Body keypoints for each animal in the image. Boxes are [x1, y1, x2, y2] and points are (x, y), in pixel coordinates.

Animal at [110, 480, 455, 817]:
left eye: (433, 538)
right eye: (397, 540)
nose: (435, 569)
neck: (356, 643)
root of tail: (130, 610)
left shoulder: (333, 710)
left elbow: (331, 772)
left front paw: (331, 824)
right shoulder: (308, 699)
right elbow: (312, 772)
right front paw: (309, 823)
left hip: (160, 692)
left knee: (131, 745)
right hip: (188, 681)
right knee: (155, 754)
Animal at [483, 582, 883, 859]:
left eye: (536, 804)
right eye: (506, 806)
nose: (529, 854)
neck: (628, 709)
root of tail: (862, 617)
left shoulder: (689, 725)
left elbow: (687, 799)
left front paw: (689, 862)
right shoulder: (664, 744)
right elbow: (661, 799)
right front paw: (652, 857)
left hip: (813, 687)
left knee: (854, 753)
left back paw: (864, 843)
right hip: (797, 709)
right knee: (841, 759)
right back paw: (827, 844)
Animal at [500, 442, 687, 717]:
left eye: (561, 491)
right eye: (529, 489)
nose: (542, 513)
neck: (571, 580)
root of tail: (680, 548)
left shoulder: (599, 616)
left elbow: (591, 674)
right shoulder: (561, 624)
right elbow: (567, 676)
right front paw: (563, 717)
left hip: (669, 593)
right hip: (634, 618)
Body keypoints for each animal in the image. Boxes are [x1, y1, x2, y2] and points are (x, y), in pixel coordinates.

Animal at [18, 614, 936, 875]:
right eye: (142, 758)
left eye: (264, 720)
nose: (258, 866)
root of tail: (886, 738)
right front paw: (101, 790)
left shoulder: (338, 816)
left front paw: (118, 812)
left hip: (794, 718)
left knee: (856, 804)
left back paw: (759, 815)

------------------------

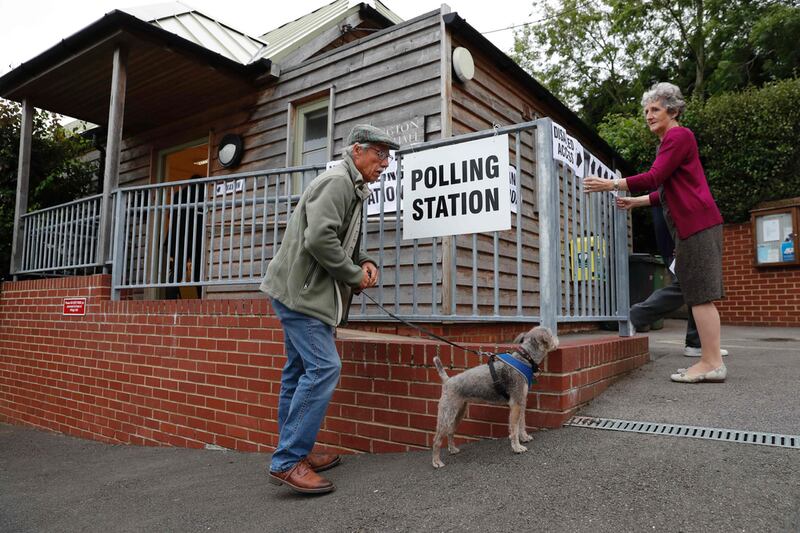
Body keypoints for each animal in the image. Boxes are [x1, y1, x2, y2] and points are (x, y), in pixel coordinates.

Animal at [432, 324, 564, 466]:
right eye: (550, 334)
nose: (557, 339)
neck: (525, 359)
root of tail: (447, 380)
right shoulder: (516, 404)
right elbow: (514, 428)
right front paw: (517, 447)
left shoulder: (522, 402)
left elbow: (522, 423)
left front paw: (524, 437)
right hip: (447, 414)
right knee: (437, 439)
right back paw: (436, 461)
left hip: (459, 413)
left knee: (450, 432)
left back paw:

------------------------

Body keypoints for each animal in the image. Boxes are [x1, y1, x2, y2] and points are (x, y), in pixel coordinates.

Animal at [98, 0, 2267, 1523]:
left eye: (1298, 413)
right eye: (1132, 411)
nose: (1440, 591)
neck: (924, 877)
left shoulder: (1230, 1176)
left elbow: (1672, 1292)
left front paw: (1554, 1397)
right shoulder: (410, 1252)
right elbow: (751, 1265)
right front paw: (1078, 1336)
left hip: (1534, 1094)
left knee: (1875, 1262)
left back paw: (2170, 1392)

------------------------

_Problem_
For the string "shoulder", go through the entries above and copy each line where it occurs.

_Solution to this exercise_
left shoulder: (333, 710)
right shoulder: (308, 699)
left shoulder: (689, 725)
right shoulder: (664, 744)
left shoulder: (599, 616)
right shoulder: (561, 624)
left shoulder: (338, 816)
right shoulder: (516, 404)
left shoulder: (522, 402)
left shoulder: (1230, 1176)
right shoulder: (410, 1252)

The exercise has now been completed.